Coinbase To Delist Tether And Other Stablecoins By End Of 2024

Coinbase is set to delist stablecoins that don’t comply with the European Union’s Markets in Crypto-Assets Regulation (MiCA) by the end of 2024.

The move comes as the EU tightens control over the cryptocurrency sector, and firms like Coinbase adjust their offerings to meet the new standards.

On October 4, Coinbase confirmed that its European Economic Area (EEA) users will no longer have access to stablecoins that don’t meet the regulation’s requirements. However, they will have the option to convert their holdings to compliant stablecoins.

While Circle, the issuer of USD Coin (USDC) and Euro Coin (EURC), secured an Electronic Money Institution license in July 2024, becoming the second-largest stablecoin issuer in the region, Tether—the largest stablecoin issuer—has not yet obtained the necessary license.
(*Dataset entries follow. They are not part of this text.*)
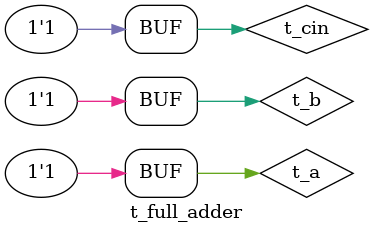
<source format=v>
module t_full_adder();
  reg t_a,t_b,t_cin;
  wire t_s,t_cout;
  
  full_adder dut(.a(t_a),.b(t_b),.cin(t_cin),.s(t_s),.c(t_cout));
  
  initial begin
    $dumpfile("dump.vcd");
    $dumpvars(1);
  end
  initial begin
    //0
    t_a = 0;
    t_b = 0;
    t_cin = 0;
    #5
    //1
    t_a = 0;
    t_b = 0;
    t_cin = 1;
    #5//2
    t_a = 0;
    t_b = 1;
    t_cin = 0;
    #5//3
    t_a = 0;
    t_b = 1;
    t_cin = 1;
    #5//4
    t_a = 1;
    t_b = 0;
    t_cin = 0;
    #5//5
    t_a = 1;
    t_b = 0;
    t_cin = 1;
    #5//6
    t_a = 1;
    t_b = 1;
    t_cin = 0;
    #5//7
    t_a = 1;
    t_b = 1;
    t_cin = 1;
  end
endmodule

</source>
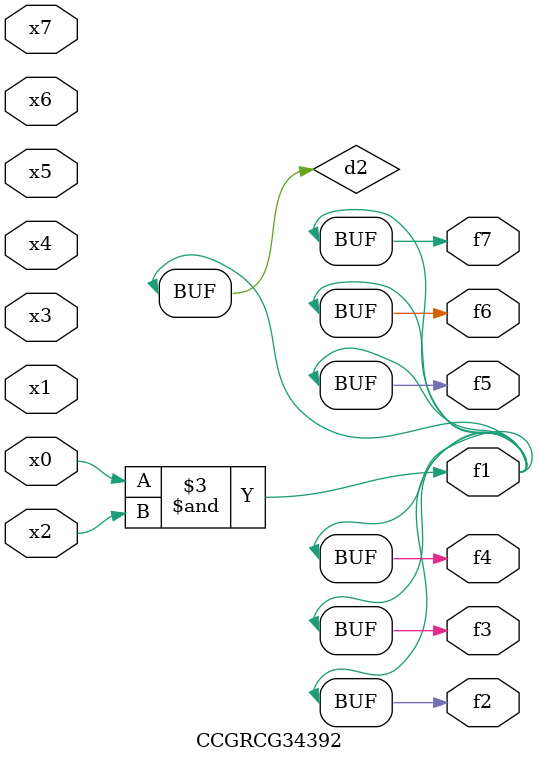
<source format=v>
module CCGRCG34392(
	input x0, x1, x2, x3, x4, x5, x6, x7,
	output f1, f2, f3, f4, f5, f6, f7
);

	wire d1, d2;

	nor (d1, x3, x6);
	and (d2, x0, x2);
	assign f1 = d2;
	assign f2 = d2;
	assign f3 = d2;
	assign f4 = d2;
	assign f5 = d2;
	assign f6 = d2;
	assign f7 = d2;
endmodule

</source>
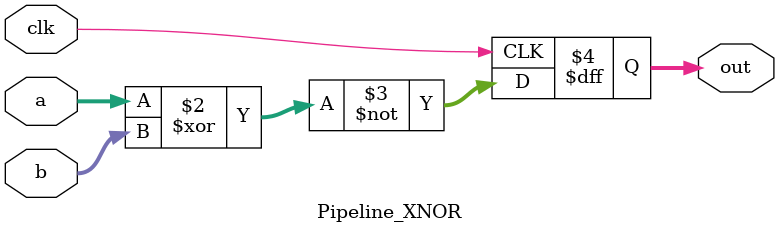
<source format=sv>
module Pipeline_XNOR(
    input clk,
    input [15:0] a, b,
    output reg [15:0] out
);
    always @(posedge clk) begin
        out <= ~(a ^ b); // 流水线寄存
    end
endmodule

</source>
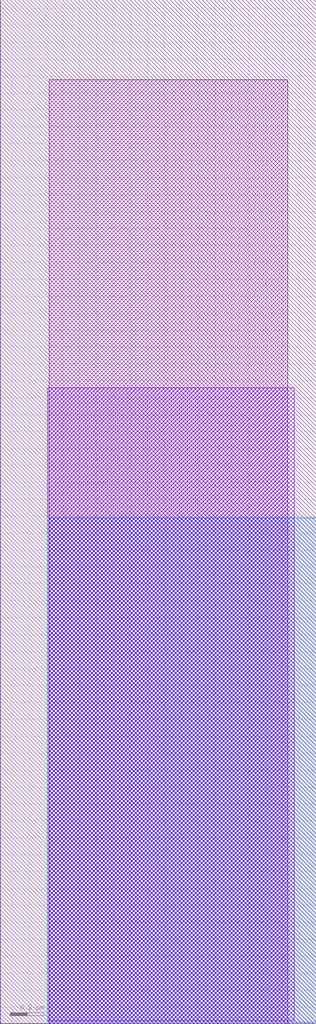
<source format=lef>
VERSION 5.7 ;
  NOWIREEXTENSIONATPIN ON ;
  DIVIDERCHAR "/" ;
  BUSBITCHARS "[]" ;
UNITS
  DATABASE MICRONS 200 ;
END UNITS

LAYER via2
  TYPE CUT ;
END via2

LAYER via
  TYPE CUT ;
END via

LAYER nwell
  TYPE MASTERSLICE ;
END nwell

LAYER via3
  TYPE CUT ;
END via3

LAYER pwell
  TYPE MASTERSLICE ;
END pwell

LAYER via4
  TYPE CUT ;
END via4

LAYER mcon
  TYPE CUT ;
END mcon

LAYER met6
  TYPE ROUTING ;
  WIDTH 0.030000 ;
  SPACING 0.040000 ;
  DIRECTION HORIZONTAL ;
END met6

LAYER met1
  TYPE ROUTING ;
  WIDTH 0.140000 ;
  SPACING 0.140000 ;
  DIRECTION HORIZONTAL ;
END met1

LAYER met3
  TYPE ROUTING ;
  WIDTH 0.300000 ;
  SPACING 0.300000 ;
  DIRECTION HORIZONTAL ;
END met3

LAYER met2
  TYPE ROUTING ;
  WIDTH 0.140000 ;
  SPACING 0.140000 ;
  DIRECTION HORIZONTAL ;
END met2

LAYER met4
  TYPE ROUTING ;
  WIDTH 0.300000 ;
  SPACING 0.300000 ;
  DIRECTION HORIZONTAL ;
END met4

LAYER met5
  TYPE ROUTING ;
  WIDTH 1.600000 ;
  SPACING 1.600000 ;
  DIRECTION HORIZONTAL ;
END met5

LAYER li1
  TYPE ROUTING ;
  WIDTH 0.170000 ;
  SPACING 0.170000 ;
  DIRECTION HORIZONTAL ;
END li1

MACRO sky130_hilas_pTransistorPair
  CLASS BLOCK ;
  FOREIGN sky130_hilas_pTransistorPair ;
  ORIGIN -1.330 4.400 ;
  SIZE 1.870 BY 6.050 ;
  OBS
      LAYER li1 ;
        RECT 1.620 -4.400 3.030 1.180 ;
      LAYER met1 ;
        RECT 1.610 -4.380 3.070 -0.640 ;
      LAYER met2 ;
        RECT 1.610 -4.390 3.200 -1.410 ;
  END
END sky130_hilas_pTransistorPair
END LIBRARY


</source>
“Given our commitment to compliance, we intend to restrict the provision of services to EEA [European Economic Area] users in connection with stablecoins that do not meet the MiCA requirements by December 30, 2024,” Coinbase said in a statement.

MiCA, which took effect in June 2024 for stablecoin issuers, mandates that all stablecoins in the EEA hold an e-money license from an EU member state. This could affect major tokens like Tether’s USDT, which may be forced off Coinbase if it doesn’t obtain the necessary authorization.

As the deadline for MiCA compliance approaches, other exchanges such as OKX, Bitstamp, and Uphold have also taken steps to limit noncompliant stablecoins.

Meanwhile, Binance plans to impose restrictions on the availability of stablecoins in the European Union (EU) that are deemed “unregulated” under the EU’s new Markets in Crypto-Assets Regulation (MiCA). The exchange said could ultimately delist stablecoins from its European platforms.

Marina Parthuisot, who serves as the head of legal at Binance France, cited the lack of approved stablecoin projects in the region ahead of the upcoming European Union’s Markets in Crypto Assets (MiCA) regulation. There is no grace period specified for coins already on the market under this regulation, potentially leading to massive delistings.

MiCA was finalized back in June, and it’s set to make the EU the first major jurisdiction with comprehensive cryptocurrency regulations. It will allow exchanges and wallet providers to operate throughout the EU with just one license. However, the implications of this regulation for stablecoins and decentralized projects remain uncertain.